→ **EXERCISE**
The line containing "Input: one rendered" and all lines following it in the listing below are to be reproduced exactly, with no other lines.

→ **SUPPLIED RECORDS**
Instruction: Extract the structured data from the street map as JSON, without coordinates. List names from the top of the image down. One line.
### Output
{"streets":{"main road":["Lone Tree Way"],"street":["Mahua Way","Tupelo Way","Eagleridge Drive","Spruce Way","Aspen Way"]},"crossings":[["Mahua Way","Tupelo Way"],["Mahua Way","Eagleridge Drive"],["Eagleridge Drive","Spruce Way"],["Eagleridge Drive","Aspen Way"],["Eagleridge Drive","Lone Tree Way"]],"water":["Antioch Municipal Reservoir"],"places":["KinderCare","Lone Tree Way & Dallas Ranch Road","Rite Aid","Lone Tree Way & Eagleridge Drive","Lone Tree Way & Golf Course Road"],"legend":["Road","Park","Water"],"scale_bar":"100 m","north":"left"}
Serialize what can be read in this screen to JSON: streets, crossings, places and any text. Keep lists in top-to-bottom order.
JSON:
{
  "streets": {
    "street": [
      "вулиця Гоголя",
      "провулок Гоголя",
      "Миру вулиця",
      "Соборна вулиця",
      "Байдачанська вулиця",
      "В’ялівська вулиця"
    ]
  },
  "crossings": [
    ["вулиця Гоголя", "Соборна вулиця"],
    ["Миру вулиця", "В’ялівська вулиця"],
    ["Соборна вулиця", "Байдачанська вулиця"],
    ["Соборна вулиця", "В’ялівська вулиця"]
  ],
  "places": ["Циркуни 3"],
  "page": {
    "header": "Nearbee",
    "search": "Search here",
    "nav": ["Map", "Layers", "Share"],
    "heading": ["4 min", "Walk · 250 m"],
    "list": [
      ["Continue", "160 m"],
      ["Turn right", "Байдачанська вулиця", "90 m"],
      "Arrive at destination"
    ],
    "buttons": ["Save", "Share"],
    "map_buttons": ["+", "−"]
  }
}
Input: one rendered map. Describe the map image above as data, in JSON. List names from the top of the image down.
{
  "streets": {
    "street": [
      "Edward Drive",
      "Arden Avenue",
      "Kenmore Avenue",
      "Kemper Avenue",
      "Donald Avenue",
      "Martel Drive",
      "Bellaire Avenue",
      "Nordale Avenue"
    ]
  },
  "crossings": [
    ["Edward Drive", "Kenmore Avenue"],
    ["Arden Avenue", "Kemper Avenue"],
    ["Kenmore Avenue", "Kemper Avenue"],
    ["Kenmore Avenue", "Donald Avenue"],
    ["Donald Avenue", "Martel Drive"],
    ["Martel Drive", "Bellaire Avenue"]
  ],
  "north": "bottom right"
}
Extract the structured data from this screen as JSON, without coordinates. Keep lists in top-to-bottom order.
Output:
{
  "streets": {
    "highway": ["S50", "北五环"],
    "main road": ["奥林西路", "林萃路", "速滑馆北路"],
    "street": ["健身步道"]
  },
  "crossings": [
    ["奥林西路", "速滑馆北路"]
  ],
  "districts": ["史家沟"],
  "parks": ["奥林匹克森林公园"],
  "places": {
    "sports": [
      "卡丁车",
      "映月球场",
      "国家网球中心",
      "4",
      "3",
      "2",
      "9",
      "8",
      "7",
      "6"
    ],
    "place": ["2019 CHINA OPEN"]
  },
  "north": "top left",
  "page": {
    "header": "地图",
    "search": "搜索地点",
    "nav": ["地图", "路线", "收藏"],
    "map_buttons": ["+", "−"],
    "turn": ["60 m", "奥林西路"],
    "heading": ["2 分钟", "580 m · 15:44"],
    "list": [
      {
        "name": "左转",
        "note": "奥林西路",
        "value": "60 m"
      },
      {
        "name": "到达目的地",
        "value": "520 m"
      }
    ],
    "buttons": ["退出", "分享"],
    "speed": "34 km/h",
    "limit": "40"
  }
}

→ **ANSWER TO THIS EXERCISE**
Input: one rendered map. Describe the map image above as data, in JSON. List names from the top of the image down.
{
  "streets": {
    "street": [
      "Edward Drive",
      "Arden Avenue",
      "Kenmore Avenue",
      "Kemper Avenue",
      "Donald Avenue",
      "Martel Drive",
      "Bellaire Avenue",
      "Nordale Avenue"
    ]
  },
  "crossings": [
    ["Edward Drive", "Kenmore Avenue"],
    ["Arden Avenue", "Kemper Avenue"],
    ["Kenmore Avenue", "Kemper Avenue"],
    ["Kenmore Avenue", "Donald Avenue"],
    ["Donald Avenue", "Martel Drive"],
    ["Martel Drive", "Bellaire Avenue"]
  ],
  "north": "bottom right"
}
Extract the structured data from this screen as JSON, without coordinates. Keep lists in top-to-bottom order.
Output:
{
  "streets": {
    "highway": ["S50", "北五环"],
    "main road": ["奥林西路", "林萃路", "速滑馆北路"],
    "street": ["健身步道"]
  },
  "crossings": [
    ["奥林西路", "速滑馆北路"]
  ],
  "districts": ["史家沟"],
  "parks": ["奥林匹克森林公园"],
  "places": {
    "sports": [
      "卡丁车",
      "映月球场",
      "国家网球中心",
      "4",
      "3",
      "2",
      "9",
      "8",
      "7",
      "6"
    ],
    "place": ["2019 CHINA OPEN"]
  },
  "north": "top left",
  "page": {
    "header": "地图",
    "search": "搜索地点",
    "nav": ["地图", "路线", "收藏"],
    "map_buttons": ["+", "−"],
    "turn": ["60 m", "奥林西路"],
    "heading": ["2 分钟", "580 m · 15:44"],
    "list": [
      {
        "name": "左转",
        "note": "奥林西路",
        "value": "60 m"
      },
      {
        "name": "到达目的地",
        "value": "520 m"
      }
    ],
    "buttons": ["退出", "分享"],
    "speed": "34 km/h",
    "limit": "40"
  }
}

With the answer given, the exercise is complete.